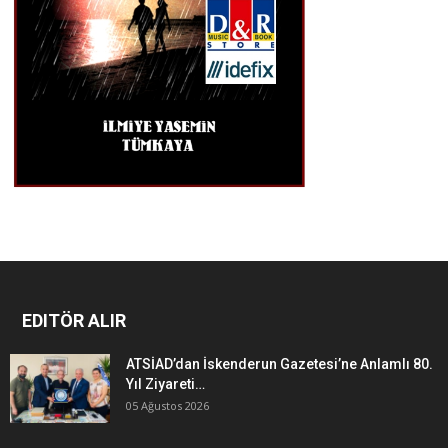
EDITÖR ALIR
ATSİAD’dan İskenderun Gazetesi’ne Anlamlı 80.
Yıl Ziyareti…
05 Ağustos 2026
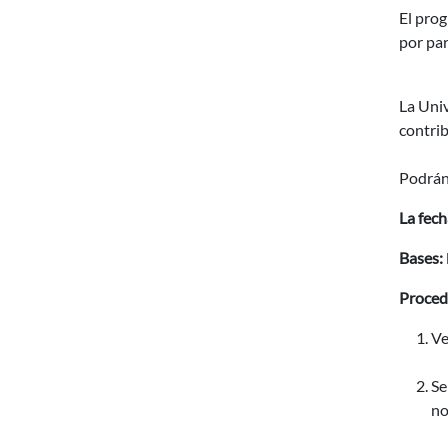
El pro
por par
La Uni
contrib
Podrán 
La fech
Bases:
Proced
Ve
Se
no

**Exercise instructions:** Everything in the listing, except its images, should be set down exactly.

**Result:**
EDITÖR ALIR
ATSİAD’dan İskenderun Gazetesi’ne Anlamlı 80.
Yıl Ziyareti…
05 Ağustos 2026
El pro
por par
La Uni
contrib
Podrán 
La fech
Bases:
Proced
Ve
Se
no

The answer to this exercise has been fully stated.